Really what I wanted was a method for importing data from ADrive to Google. If I could do that then I wouldn’t have to send 100gb of data from our home server at all, I could just move things across and then my backup scripts would take care of any changes since the last successful ADrive backup. There’s no such service, but wait! Google Cloud Platform is for developers to create their own services, why not build what I needed?

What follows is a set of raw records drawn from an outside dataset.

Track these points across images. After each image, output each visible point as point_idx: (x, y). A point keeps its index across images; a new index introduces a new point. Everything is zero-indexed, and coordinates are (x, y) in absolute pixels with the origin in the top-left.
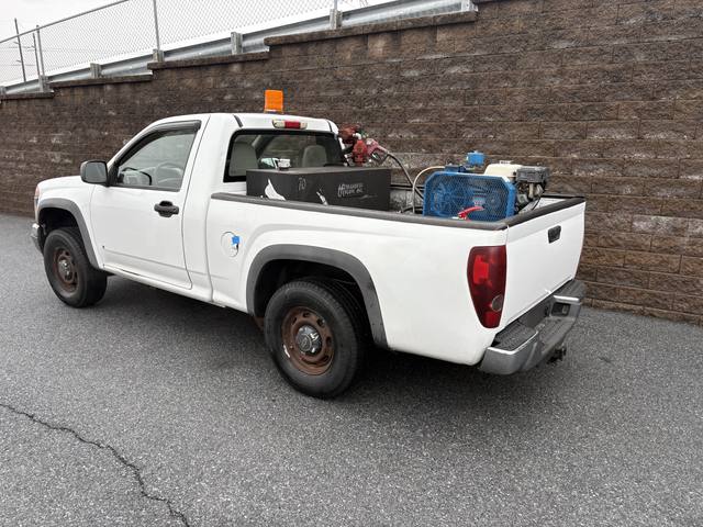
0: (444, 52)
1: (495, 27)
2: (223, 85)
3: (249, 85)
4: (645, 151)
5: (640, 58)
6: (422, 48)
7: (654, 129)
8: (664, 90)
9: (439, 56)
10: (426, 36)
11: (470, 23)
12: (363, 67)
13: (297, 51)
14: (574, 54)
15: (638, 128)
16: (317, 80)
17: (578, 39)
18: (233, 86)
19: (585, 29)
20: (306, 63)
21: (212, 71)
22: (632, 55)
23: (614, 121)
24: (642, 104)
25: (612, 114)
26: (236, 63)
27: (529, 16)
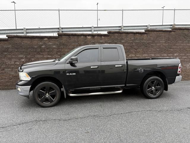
0: (104, 40)
1: (113, 37)
2: (40, 43)
3: (51, 44)
4: (137, 58)
5: (134, 44)
6: (99, 39)
7: (137, 54)
8: (138, 49)
9: (103, 41)
10: (100, 37)
11: (108, 36)
12: (86, 42)
13: (67, 37)
14: (125, 43)
15: (135, 54)
16: (73, 44)
17: (126, 40)
18: (45, 44)
19: (126, 39)
20: (70, 40)
21: (37, 39)
22: (133, 44)
23: (132, 53)
24: (136, 51)
25: (132, 52)
26: (46, 38)
27: (118, 36)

When I’d signed up for Google Cloud Platform they’d given me $300 credit with a 60-day expiry, intended, I guess, to help me play around and get my app off the ground. I’d dismissed it – the only service I needed was cloud storage, and to chew through the $300 before it expired I’d have to store 7.5tb of data. But the credit allowed me to explore the other Cloud Platform offerings and more or less use whatever I wanted for free during those initial 60 days. In a couple of clicks I’d provisioned and started a linux VM on Google’s infrastructure and was at the command prompt. I wrote a two-line script to download my backup from ADrive (using rsync) to the VM, then re-upload it to Cloud Storage (using gsutil). Our home internet connection would probably max out at about 300kb/s upload – less with ADrive where their infrastructure also seems to be something of a limiting factor. Downloading my data from ADrive to Google’s VM is not super-speedy either at an average of about 1mb/s, but re-uploading it to my Cloud Storage bucket races along a pretty staggering 12mb/s and, most importantly, all this happens without clogging up my home internet connection in any way.
The VM is running and doing its thing as I write this. I expect it to finish in about 10 hours time, at which point I’ll run the backup scripts on my home server to upload anything that was missing from ADrive and we’ll be done.